Nothing goes quite right for Chow Mo Wan when love goes wrong in Singapore, circa 1964. Two years later, he's a writer living in Hong Kong, where he bumps into a woman he knew back when (although she doesn't remember). A few days later, when he returns to her hotel room, she's gone -- stabbed by a jealous lover, and now nowhere to be found.
So Chow (Tony Leung) tries to move into her old room, 2046, which is being desanguinated. He takes 2047 instead, where he writes a science-fiction story called "2046," about a lovesick man who lives in a future world with a train that takes people back in time to the eponymous year, where nothing ever changes or goes wrong.
Readers like the story (it's erotic within permissible boundaries), but Chow, who's become aloof, embittered and a bit of a playboy, claims that it doesn't mean a thing. The title is just a room number, the story is all made up. No, nothing personal here, no hidden meaning. Just a story. What is real is his dirty little affair with Bai (Ziyi Zhang), the "artist" in the room next door whom he treats like a prostitute, which she is.
2046, the latest from Hong Kong director Wong Kar Wai, is beautifully filmed, highly contrived, and about as poignant as a doctoral exegesis. Stories of love often occupy Wong's cinema; his In the Mood for Love may be his masterpiece so far. But in 2046, which takes its title from a room number in In the Mood, thus making it something of a sequel, love is a topic for him, like string theory. His film is a lush work of artifact, a lugubrious pseudo-noir, with faint echoes of classic art films such as Last Year at Marienbad and La Jetté.
Portions of Wong's 2046 dramatize Chow's "2046," and both are often visually choreographed to opera, which the hotel owners play in his room, loudly, to mask his arguments with his elder daughter, who's dating a Japanese man. This music, of course, is a metaphor for the mellow drama that unfolds in 2046, although not a very subtle one. Nor do we need to hear that some of Chow's friends have told him that he seems more at ease in his fictional world than in reality.

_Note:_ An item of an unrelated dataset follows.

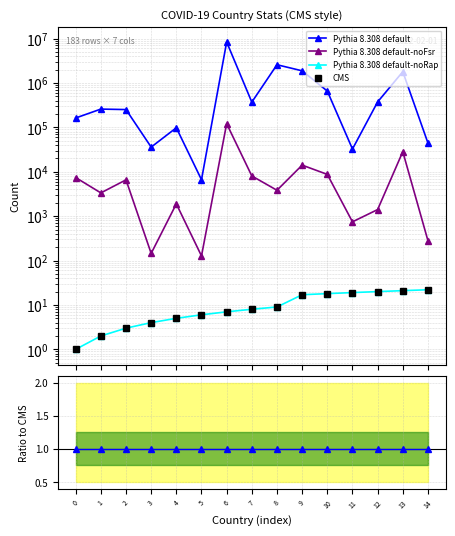

What is the difference between the maximum and minimum values in the CMS series?

21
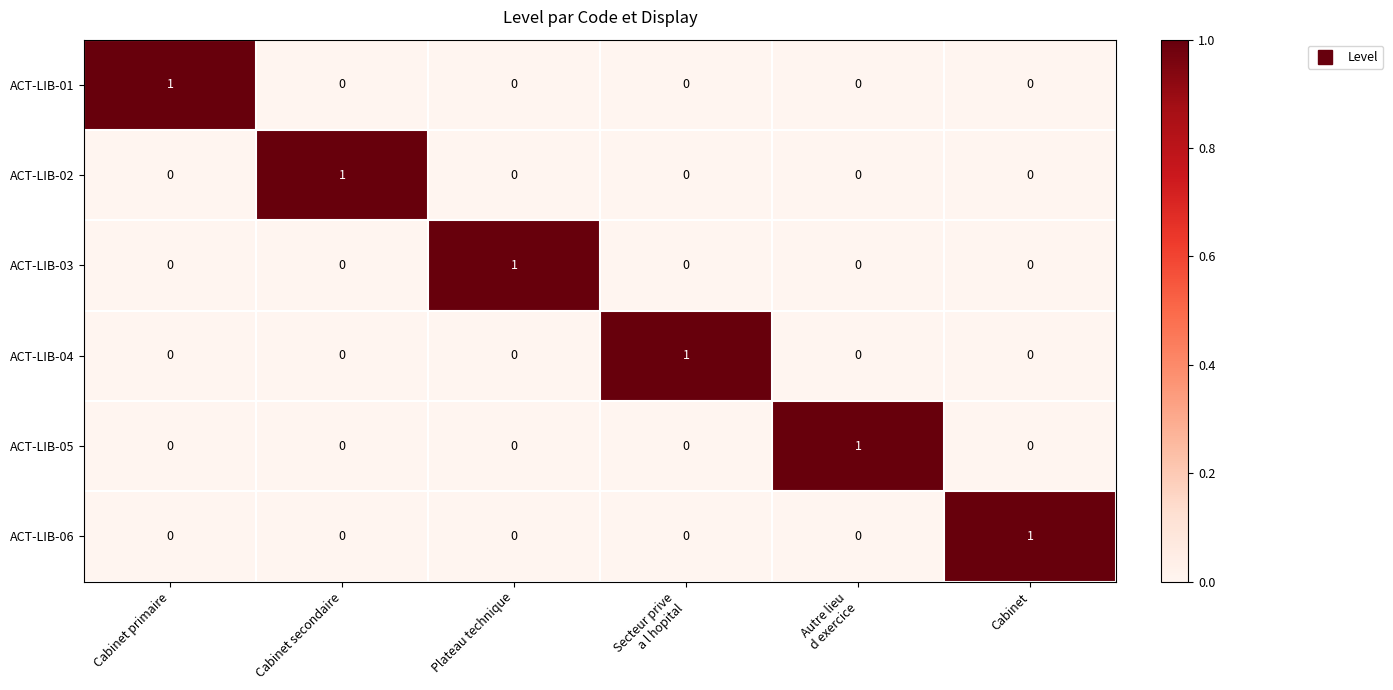

The ACT-LIB-02 series shows 0 at Cabinet primaire. True or false?

True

All of this leaves us with little to do but bathe in crisp moody lighting and the elegiac piano concertos, string symphonies and mellow pop of the soundtrack. Some handsome acting occasionally manages to break through. But Wong's faux sophistication is ultimately wearying to watch, even if you can admire his tenacity in making intricate films like this. In Mandarin, and a little Japanese, with subtitles.